I need a fishing frame for my 14' Sotar. Need anchor off the back. Bow and stern seating. Fly fishing some pretty easy class 1-3 tailwaters. Any suggestions? Thanks. 



Dan


----------



## Philthy (Apr 30, 2004)

River Boat Works

Salida Colorado
(719) 539-9323


----------



## jimr (Sep 8, 2007)

Down River Equipment


----------



## dgrogue (Apr 10, 2009)

Canyon Whitewater Inflatables.
http://www.canyoninflatables.com/album/large/excursionguide.jpg


----------



## DoStep (Jun 26, 2012)

Philthy said:


> River Boat Works
> 
> Salida Colorado
> (719) 539-9323



I second this. Located in the Arkansas Valley and he takes care of them long after they leave the shop.


----------



## LongmontRafter (Jun 12, 2008)

> Originally Posted by Philthy
> River Boat Works
> 
> Salida Colorado
> (719) 539-9323


I third this...

I have both a DRE and a River Boat Works frame. Same quality and price but I felt I got better customer service from RBW IMO...


----------



## Dakota7 (Jul 11, 2010)

I bought a raft and fishing frame from AAA Inflatables in Denver two years ago. It has an anchor and front and back seat. I do most of my fishing on the Roaring Fork and Colorado and it's great. I've brought it back in few times and have received excellent service.


----------



## OldFatMan (Jan 10, 2011)

Haven't dealt with River Boat works but if their customer service is better than DRE, I'd be interested in what that looks like. Start to finish, DRE has treated me great.


----------



## orto11 (Mar 8, 2013)

Is this for a Cat or a Raft? Most of the vendors listed above are speed rail fitting builders. If you are looking for the highest quality welded frame, you won't find a nicer one for fit and finish and design than canyon whitewater inflatables and the prices are near what you would pay for a handrail boat. 

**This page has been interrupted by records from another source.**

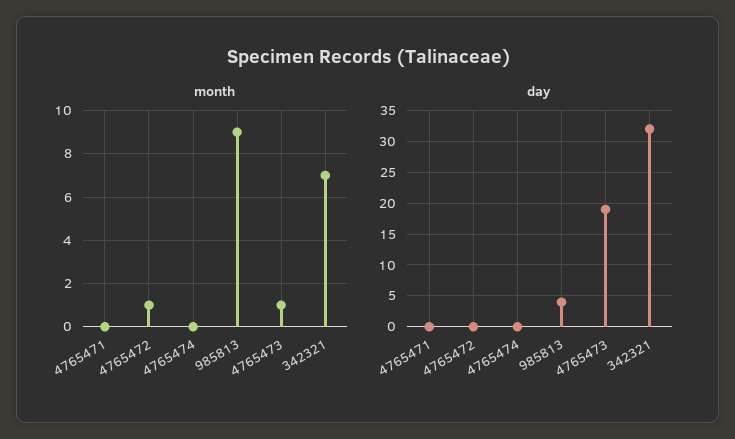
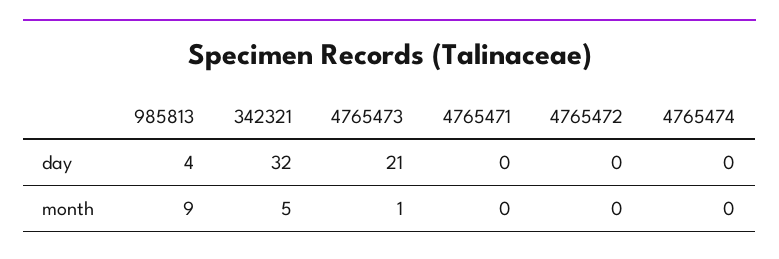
  {
    "month": {
      "4765471": 0,
-     "4765472": 1,
+     "4765472": 0,
      "4765474": 0,
      "985813": 9,
      "4765473": 1,
-     "342321": 7
+     "342321": 5
    },
    "day": {
      "4765471": 0,
      "4765472": 0,
      "4765474": 0,
      "985813": 4,
-     "4765473": 19,
+     "4765473": 21,
      "342321": 32
    }
  }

I have heard they can also beat most of the pricing on speed rail fitting boats but don't do them often.


I have bought stuff from Ron at riverboat works also , good service. 
Corey


----------



## Brotorboat (Apr 14, 2009)

Down River Equipment


----------



## jerkinLips (Jun 4, 2013)

Just got my 4 bay, diamond plate, with poly deck from DRE. Couldn't be happier. Built quick and with quality, had me on the river in no time. Based out of Denver Colorado


----------



## danattherock (Aug 20, 2008)

Thanks for the info. Riverboat Works made my breakdown frame. May see if they can just make a stern seat add on that incorporates an anchor system. 


Dan


----------